Unquestionably, Platform.sh’s biggest feature is its environments. Whatever your application, framework, or runtime, your project is supported from the start with Git. Branch off of production and get the same image on a development environment, complete with production data. Make changes and merge back into production, and the same image carries over there too, eliminating merge downtime.
Each one of these events—branch, commit, merge commit—as well as those Platform.sh events not tied to repository actions—redeploys, backups, access, and variables—make up activities on your projects. For some time, however, activities interacted in ways that caused unexpected delays across environments; an activity on a non-production environment would not begin until the preceding activity on production had completed. Unfortunately, the opposite was also true, resulting at times in delayed deployments for your production sites.
We’re happy to announce a new feature (which you may have already noticed on your projects) that puts an end to these delays: parallel activities.
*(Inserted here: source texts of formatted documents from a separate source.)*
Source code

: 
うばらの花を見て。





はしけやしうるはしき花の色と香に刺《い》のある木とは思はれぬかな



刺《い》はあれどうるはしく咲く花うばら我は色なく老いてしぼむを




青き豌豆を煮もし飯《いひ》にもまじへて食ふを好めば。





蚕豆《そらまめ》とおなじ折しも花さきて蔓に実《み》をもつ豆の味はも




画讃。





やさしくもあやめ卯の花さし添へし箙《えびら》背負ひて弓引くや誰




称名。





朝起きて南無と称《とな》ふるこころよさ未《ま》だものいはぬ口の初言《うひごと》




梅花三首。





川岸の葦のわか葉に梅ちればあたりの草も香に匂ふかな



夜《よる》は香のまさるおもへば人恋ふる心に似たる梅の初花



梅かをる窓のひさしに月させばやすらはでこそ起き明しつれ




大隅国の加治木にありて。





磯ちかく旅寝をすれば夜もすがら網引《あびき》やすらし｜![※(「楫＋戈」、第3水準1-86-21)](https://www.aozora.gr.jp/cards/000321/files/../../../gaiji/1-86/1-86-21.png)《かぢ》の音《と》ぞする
Parallel activities allow for two activities across all of your environments to occur simultaneously. A very simple example of this is shown below, where a production redeployment and a backup creation on a development environment are both shown in the project’s Activity section.
Parallel activities especially come in handy when it comes to crons. A production cron job no longer limits when a non-production environment can be deployed, and commits in progress do not delay that cron job.
Before the update, the Platform.sh activity queue was replaced with separate queues: those that handle integration activities, backups, crons, and our default project activities. Those queues could all occur independently and simultaneously, with activities serialized per queue. That meant that while activities between environments were unblocked, there could still only be one activity per environment at the same time.
With the update, production activities come with a priority level over the other environments when they enter a queue. It’s still possible for a development activity to block changes to production, but far less likely than before. As soon as that production activity enters, it jumps to the top of the queue automatically.
As the feature rolls out, there will be no major changes to your projects. You’ll just notice even less influence between environments than there already was. Hopefully your development speed continues to improve as a result.